Indes hätten die Banken immer wieder mit Streitfällen im Erbfall zu tun, „insbesondere, wenn keine oder nur unzureichende Regelungen über ein Testament oder Vermächtnis getroffen wurden“. Das Problem, dass aus Erbengemeinschaften Streitgemeinschaften werden, kennt auch Sven Gundermann von Taunus Investments. Der bankenunabhängige Vermögensverwalter, der auch die IHK-Qualifikation zur Testamentsvollstreckung und zur Generationen-Beratung hat, rät daher, einen Spezialisten für Erbrecht hinzuzuziehen. Denn im Erbrecht würden sich nicht nur „extrem viele Tücken und Fallen“ verbergen, sondern auch Gestaltungsmöglichkeiten.

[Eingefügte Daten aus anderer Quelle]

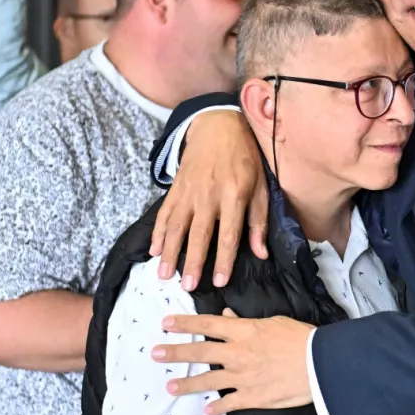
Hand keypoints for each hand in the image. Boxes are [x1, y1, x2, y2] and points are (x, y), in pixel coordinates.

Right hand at [150, 111, 267, 290]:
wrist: (218, 128)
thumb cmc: (245, 160)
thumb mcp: (262, 187)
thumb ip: (259, 221)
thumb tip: (261, 253)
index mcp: (234, 195)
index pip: (229, 234)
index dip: (224, 260)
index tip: (219, 282)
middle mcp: (209, 195)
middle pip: (199, 234)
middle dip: (193, 262)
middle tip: (187, 286)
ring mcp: (189, 192)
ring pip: (176, 226)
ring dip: (169, 252)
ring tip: (164, 275)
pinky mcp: (175, 188)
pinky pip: (164, 213)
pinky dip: (157, 232)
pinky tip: (153, 250)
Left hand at [155, 309, 313, 414]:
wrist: (320, 365)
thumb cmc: (302, 339)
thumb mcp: (275, 323)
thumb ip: (248, 322)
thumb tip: (228, 316)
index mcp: (244, 332)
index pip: (207, 325)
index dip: (185, 324)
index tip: (166, 323)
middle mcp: (238, 354)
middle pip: (200, 352)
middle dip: (175, 352)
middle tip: (154, 353)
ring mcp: (243, 377)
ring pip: (208, 381)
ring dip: (186, 384)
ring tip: (169, 387)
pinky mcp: (253, 397)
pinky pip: (229, 403)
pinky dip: (218, 407)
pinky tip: (208, 411)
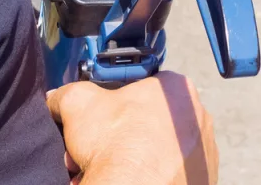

Gundermanns Tipp: „Die Erben schon zu Lebzeiten einzubeziehen, bietet sich für eine optimale Planung an.“ So sieht es auch der Kölner Notar Jens Fleischhauer, der als ausgewiesener Experte im Erbrecht auch regelmäßig Vorträge zum Thema „Erben und Vererben“ hält. Der promovierte Jurist empfiehlt, bei größeren Vermögen einen Teil zu Lebzeiten im Wege der „vorweggenommenen Erbfolge“ zu übertragen und den verbleibenden Teil zu vererben. Geeignet für die lebzeitige Übertragung seien insbesondere vermietete Immobilien. „Als Veräußerer kann man sich den sogenannten Nießbrauch vorbehalten, mit dem man weiter alle Nutzungen aus der Immobilie zieht und auch die Kosten trägt.“

Neben dem Nießbrauch könne sich „der Veräußerer das Recht zum Widerruf der Schenkung beziehungsweise zur Rückforderung der übertragenen Immobilie vorbehalten, zum Beispiel für den Fall des Vorversterbens oder der Insolvenz des Erwerbers“. So werde das übertragene Vermögen vor dem Zugriff Dritter geschützt. Fleischhauer empfiehlt zudem, die Rechtsnachfolge von Todes wegen durch ein Testament oder einen Erbvertrag zu regeln, „insbesondere, wenn Erben abweichend von der gesetzlichen Erbfolge bestimmt werden sollen“. Was einzelne Vermögensgegenstände angeht, könnten diese durch Vermächtnis zugewandt werden. Und bei größeren Vermögen, Unternehmen oder minderjährigen Erben rät er, über eine Testamentsvollstreckung nachzudenken. „Für ihre minderjährigen Kinder können Eltern in ihrem Testament einen Vormund benennen.“

Wichtig ist darüber hinaus, Freibeträge und steuerliche Auswirkungen zu beachten. Vermögensverwalter Gundermann erklärt hierzu, dass Schenkungen zu Lebzeiten und Erbschaften mit wenigen Ausnahmen gleich besteuert werden. Und weil Schenkungen alle zehn Jahre unter Anrechnung der Freibeträge getätigt werden können, „lohnt es sich gerade bei größeren Vermögen, rechtzeitig mit der Übertragung zu beginnen“. Zu den Freigrenzen ergänzt er, dass Ehepartner mit 500.000 Euro den höchsten Freibetrag haben. Kinder und Stiefkinder erhalten einen Freibetrag von 400.000 Euro und Enkelkinder einen Freibetrag von 200.000 Euro.

„Allen anderen Erben und somit auch nicht-verheirateten Lebensgefährten stehen nur 20.000 Euro zu.“ Ob der Gesetzgeber diese Freigrenzen verändern oder die Erbschaftssteuer erhöhen wird, ist Gundermann zufolge möglich, „derzeit aber nicht absehbar“.